Selain itu, banyak penularan terjadi di luar tempat kerja.
“Ini menjadi bagian yang menarik karena ketika tenaga kesehatan berada di rumah sakit dan khususnya di area COVID, mereka menjadi lebih hati-hati dan waspada,” kata Profesor Prajogo.
“Tapi begitu mereka pulang … mereka menurunkan tingkat perlindungan mereka dan di situlah penularan dapat terjadi.”
Dr Ratna Sari Dewi menjelaskan pentingnya penyampaian pesan yang konsisten untuk memastikan keselamatan petugas kesehatan.
“Manajemen rumah sakit perlu secara konsisten mengingatkan seluruh tenaga medis untuk memperhatikan protokol kesehatan guna mengurangi potensi risiko infeksi COVID-19,” ujarnya.
Associate Professor Ansariadi Ancha mengatakan informasi lebih lanjut tentang penyebab penularan di kalangan dokter sangat penting.
“Kami tahu bahwa ada banyak dokter yang terinfeksi ketika mereka bekerja, tetapi apa yang kami tidak tahu sebenarnya di mana mereka tertular dan itu adalah pertanyaan kritis,” katanya.
“Karena jika ingin melakukan tindakan preventif kita harus benar-benar tahu dari mana mereka tertular, apakah itu selama perawatan pasien, atau di tempat lain.”
Selain itu, Associate Professor Simon Reid mencatat pentingnya “efikasi diri” dalam mencegah penularan.
“Jadi jika kita melihat penggunaan APD, dokter yang lebih muda lebih cenderung mengatakan, ‘Saya sudah terlindungi secara sempurna’,’ katanya.
“Tetapi ketika Anda benar-benar melihat apa yang mereka lakukan, kemungkinan alat APD mereka jauh dari efektif.”
Profesor Reid juga mencatat kompleksitas bekerja di lingkungan COVID-19.
“Kami terus kembali pada konteks petugas kesehatan yang lelah dan memiliki kondisi yang berbeda; mereka memiliki kehidupan di luar pekerjaan dan dalam pekerjaan itu sendiri yang berbeda-beda.”
Dia juga menjelaskan bahwa risiko tinggi juga terjadi saat mereka mengunjungi pusat perbelanjaan atau bepergian jauh untuk mengunjungi keluarga di luar daerah, sesuatu yang masih harus diteliti lebih lanjut.
Sesi tersebut juga mencakup penyebaran informasi yang salah tentang pandemi dengan Associate Professor Reid yang mencatat gelombang “anti vaksinasi” di beberapa bagian di dunia.
Namun dalam rangkuman sesinya, John Leigh, pimpinan Health Security Partnership Australia-Indonesia, mengungkapkan bahwa Indonesia telah mampu menghindari politisasi kampanye vaksinasi dengan baik.
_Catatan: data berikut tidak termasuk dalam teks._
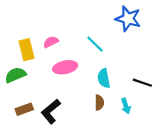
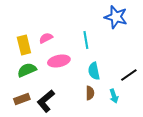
cyan line: (95, 44) -> (86, 40), turned 36
green semicircle: (15, 75) -> (27, 70), moved
black line: (142, 83) -> (129, 75), turned -54

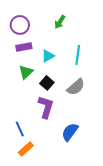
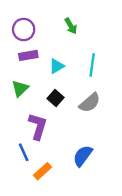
green arrow: (60, 22) -> (71, 26), turned -64
green triangle: (26, 72) -> (20, 89), moved
purple L-shape: (46, 107) -> (38, 126), moved
orange rectangle: (26, 149) -> (43, 171), moved

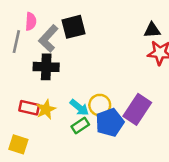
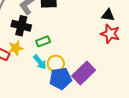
yellow star: (46, 109) -> (16, 48), moved
green rectangle: (80, 125) -> (43, 41), moved

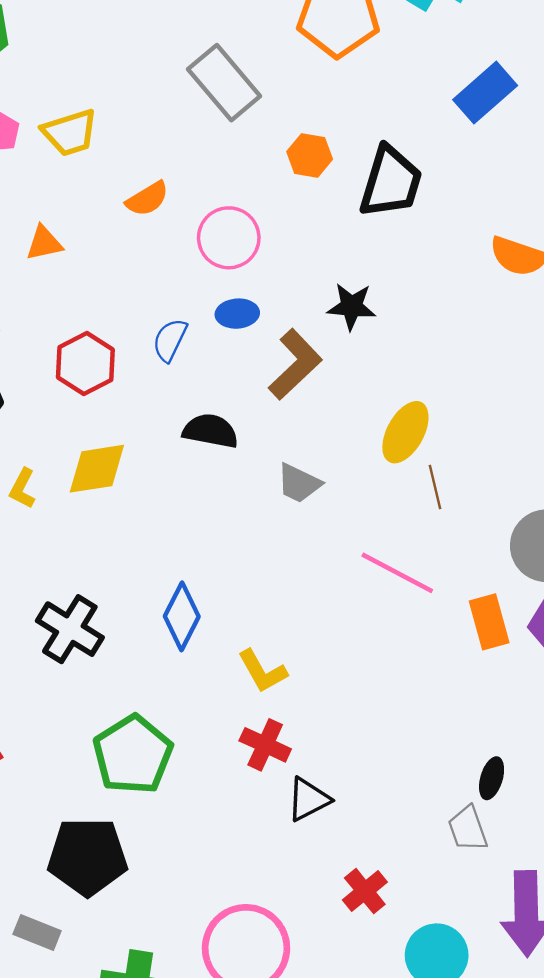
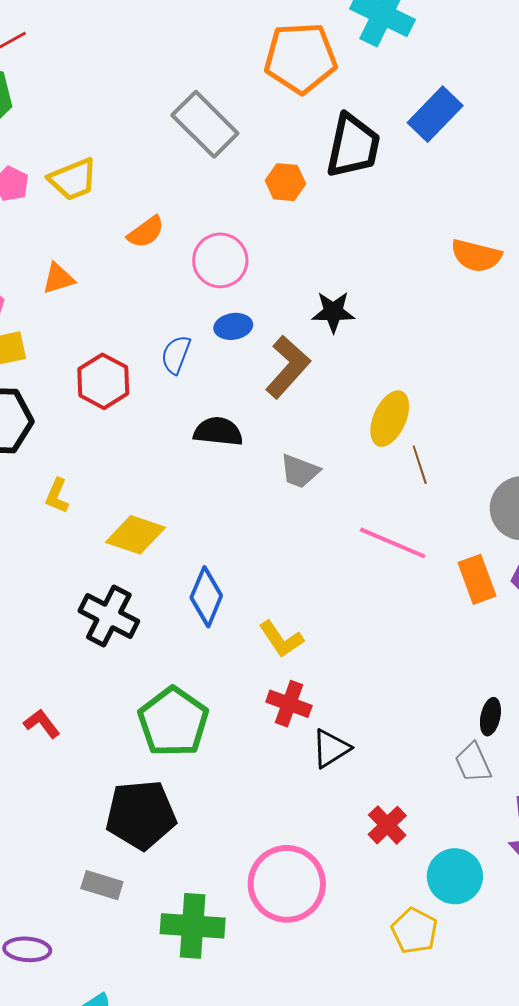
black trapezoid: (391, 182) -> (353, 146), moved
yellow diamond: (97, 469) -> (135, 535), moved, turned 32

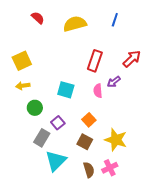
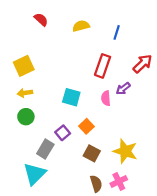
blue line: (115, 20) -> (117, 32), moved
yellow semicircle: (75, 24) -> (81, 26), size x0.7
green circle: (35, 108) -> (26, 117), moved
orange square: (89, 120) -> (86, 126), moved
cyan triangle: (56, 161) -> (35, 174), moved

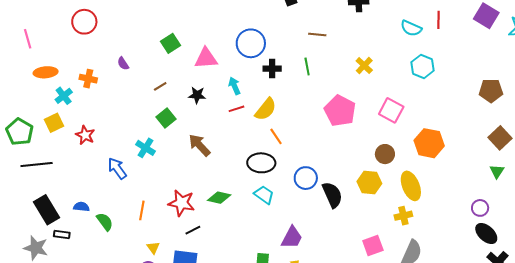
“Masyarakat masih mempercayai pemerintah dan saya pikir itu bagus, tidak ada politisasi vaksin dan masker, dll,” katanya.
Sembari tetap memperhatikan tantangan yang sedang berlangsung, John Leigh mengungkapkan ada “peluang besar untuk perubahan”, tidak hanya dalam menghadapi COVID-19 tetapi juga krisis kesehatan di masa depan.